Concernant les critères d’éligibilité, il s’agit davantage d’une logique a posteriori. Dans les appels à projet que nous menons lorsque nous acquérons un parc de rez-de-chaussée, nous dédions généralement une partie de la programmation à des secteurs spécifiques (artisanat, restauration…) et ouvrons une autre partie. L’équipe de Base Commune ne prétend pas avoir le monopole des bonnes idées, c’est la raison pour laquelle il nous paraît intéressant de découvrir ce que les porteurs de projet proposent. Les propositions les plus vertueuses pour un quartier et ses usagers sont ensuite désignées lauréates, en lien avec toutes les parties prenantes du projet.
Le BRSA semble, quant à lui, plus englobant, son objectif étant bien de favoriser l’implantation de microentreprises de moins de 10 personnes et dont le chiffre d’affaires annuel ne dépasse pas 2 millions d’euros. Les OFS étant en charge de la planification des contrats et baux, il est probable que certains d’entre eux mettent cependant l’accent sur l’impact social, écologique ou encore économique que les projets pourront avoir sur un territoire. Comme évoqué précédemment, je crois qu’il serait bénéfique qu’un nouveau type de partenariat, avec les foncières engagées dans l’ESS, puisse émerger au sein du BRSA. Et ce, pour garantir des qualités de gestion, d’activation, de commercialisation dynamique d’activités à impact au sein de nos rez-de-chaussée”.
Des immeubles entiers en BRS, du logement au RDC actif, est-ce le futur (souhaitable) de nos villes ? Quelles innovations, réglementations, politiques publiques en faveur de RDC accessibles et partagés pourrait-on imaginer dans les villes de demain ?
“Les OFS pourraient tout à fait produire des immeubles, voire des quartiers entiers, en BRS. Bien que le logement soit sa principale activité, cet outil permet à présent d’apporter plus de mixité fonctionnelle au sein de nos villes. Les réglementations évoluent dans le bon sens, mais c’est surtout le paysage d’acteurs concernés qui s’élargit. Des opérateurs privés, des foncières solidaires, une partie des pouvoirs publics s’emparent aujourd’hui des problématiques liées au portage des rez-de-chaussée. De plus en plus d’aménageurs, entre autres, questionnent leur métier et leur rôle dans l’animation, le développement et la mise en usage des quartiers. Avec une conviction forte, celle que la maîtrise des propriétés de socles actifs est un élément clé pour l’activation des territoires.

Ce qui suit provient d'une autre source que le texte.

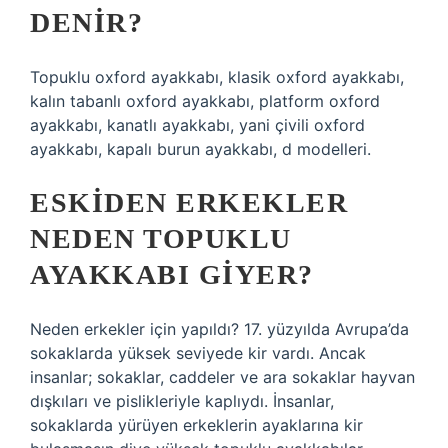
DENIR?
Topuklu oxford ayakkabı, klasik oxford ayakkabı,
kalın tabanlı oxford ayakkabı, platform oxford
ayakkabı, kanatlı ayakkabı, yani çivili oxford
ayakkabı, kapalı burun ayakkabı, d modelleri.
ESKIDEN ERKEKLER
NEDEN TOPUKLU
AYAKKABI GIYER?
Neden erkekler için yapıldı? 17. yüzyılda Avrupa’da
sokaklarda yüksek seviyede kir vardı. Ancak
insanlar; sokaklar, caddeler ve ara sokaklar hayvan
dışkıları ve pislikleriyle kaplıydı. İnsanlar,
sokaklarda yürüyen erkeklerin ayaklarına kir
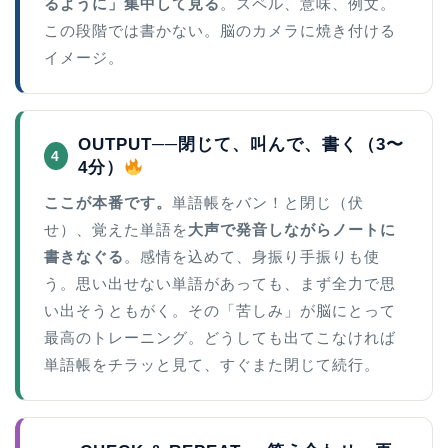
るように」集中して見る
。スペル、意味、例文。
この段階では書かない。脳のカメラに焼き付ける
イメージ。
OUTPUT──閉じて、叫んで、書く（3〜
4
4分）
ここが本番です。
単語帳をバン！と閉じ（伏
せ）、覚えた単語を
大声で発音しながらノートに
書きなぐる
。感情を込めて、身振り手振りも使
う。思い出せない単語があっても、まず全力で思
い出そうともがく。その「苦しみ」が脳にとって
最高のトレーニング。どうしても出てこなければ
単語帳をチラッと見て、すぐまた閉じて続行。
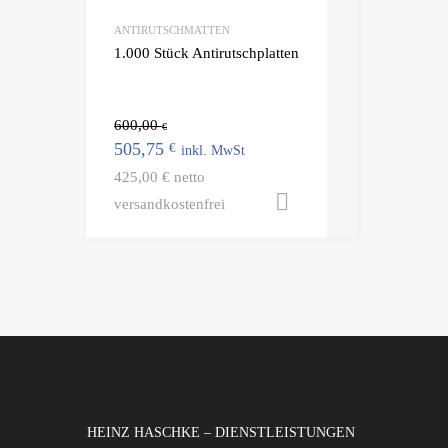
ANTIRUTSCHMATTEN
1.000 Stück Antirutschplatten
600,00
€
505,75
€
425,00 € netto
In den Warenkorb
versandkostenfrei
HEINZ HASCHKE – DIENSTLEISTUNGEN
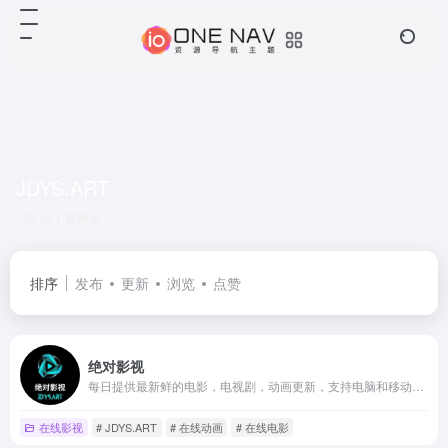
JDYS.ART
共 1 篇网址
排序
发布
更新
浏览
点赞
绝对影视
每日提供最新鲜的电影，电视剧，动画更新，支持电脑和移动设备的超清画质在线观看影视剧体验
在线影视
# JDYS.ART
# 在线动画
# 在线电影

Il serait, finalement, pertinent d’élargir les politiques publiques innovantes appliquées à l’habitat aux activités. À l’instar de la loi SRU qui prévoit l’établissement de 20% de logements sociaux dans de nombreuses communes, le législateur pourrait, par exemple, prévoir une quote-part de 20% d’espaces solidaires dans les nouveaux programmes d’activités. Comme expliqué dans cette tribune publiée dans Le Monde en août 2020, pour laquelle Base Commune était signataire, de telles évolutions au sein de la fabrique urbaine pourraient faciliter l’émergence de villes plus solidaires, mixtes, décarbonées et résilientes. L’immobilier solidaire est un levier puissant pour accompagner les villes dans leur transition. Et pour cela, les foncières solidaires représentent un maillon essentiel et complémentaire au jeu d’acteurs existant”.